I can’t quite figure out why a copy is occurring here. Consider the following:
#include <iostream>
struct X {
X() = default;
X(int value) : value(value) {}
X(const X &x) : value(x.value) {
std::cout << "copy" << std::endl;
}
int value = 0;
};
struct Z {
Z(const X &x) : x(x) {}
const X &get_x() const {return x;}
X x;
};
X get_x(const Z &z) {
return z.get_x();
}
int main() {
X x1(2);
Z z1(x1);
std::cout << "----" << std::endl;
const X &x2 = (true) ? z1.get_x() : get_x(z1); // (1)
std::cout << "----" << std::endl;
const X &x3 = (true) ? z1.get_x() : z1.get_x(); // (2)
}
The output is:
copy
----
copy
----
Why does a copy occur when the result of the false statement changes from a function returning a copy vs a function returning a const-reference, when both should take the true condition? I would have thought that in both (1) and (2), whatever is in the false condition should not have a side effect.
>Solution :
The type, and more importantly here the value category of ? : has to be determined at compile-time.
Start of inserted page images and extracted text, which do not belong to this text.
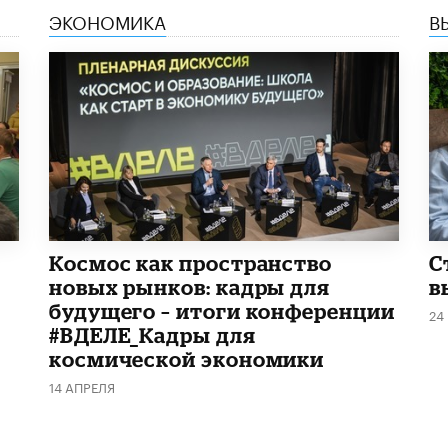
ЭКОНОМИКА
В
Космос как пространство
С
новых рынков: кадры для
в
будущего – итоги конференции
24
#ВДЕЛЕ_Кадры для
космической экономики
14 АПРЕЛЯ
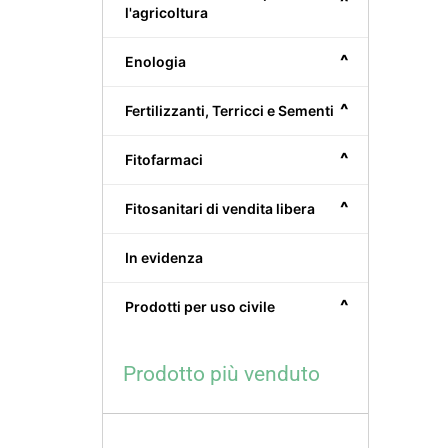
^
l'agricoltura
^
Enologia
^
Fertilizzanti, Terricci e Sementi
^
Fitofarmaci
^
Fitosanitari di vendita libera
In evidenza
^
Prodotti per uso civile
Prodotto più venduto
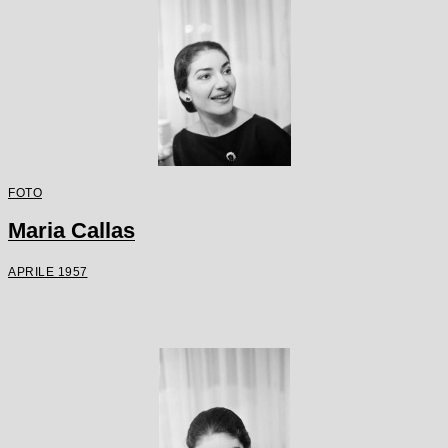
FOTO
Maria Callas
APRILE 1957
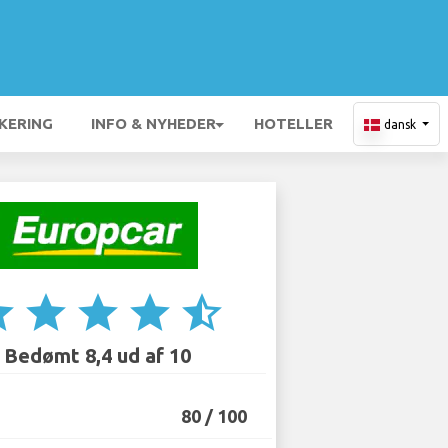
KERING
INFO & NYHEDER
HOTELLER
dansk
ar
star
star
star
star_half
Bedømt 8,4 ud af 10
80 / 100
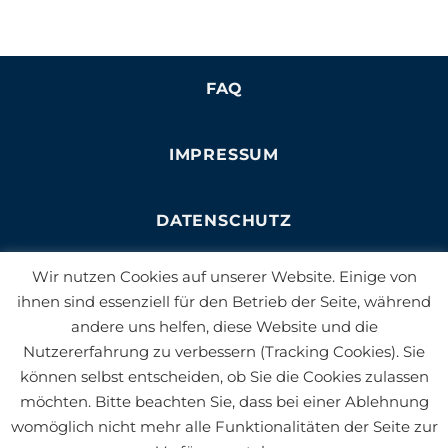
FAQ
IMPRESSUM
DATENSCHUTZ
Wir nutzen Cookies auf unserer Website. Einige von
NEWSLETTER
ihnen sind essenziell für den Betrieb der Seite, während
andere uns helfen, diese Website und die
Nutzererfahrung zu verbessern (Tracking Cookies). Sie
JOBS
können selbst entscheiden, ob Sie die Cookies zulassen
möchten. Bitte beachten Sie, dass bei einer Ablehnung
BLOG
womöglich nicht mehr alle Funktionalitäten der Seite zur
If both operands are lvalues, then the result is also an lvalue, and all is well (no extra copy).
But if one operand is a prvalue (aka a temporary object), then the whole ? : must also return a prvalue. So if the branch taken is originally not a prvalue, a temporary object must be constructed to get one, hence a copy.
Note that I’m intentionally wording this in terms of value categories, rather than reference-ness of types, because expressions can’t have refernece types.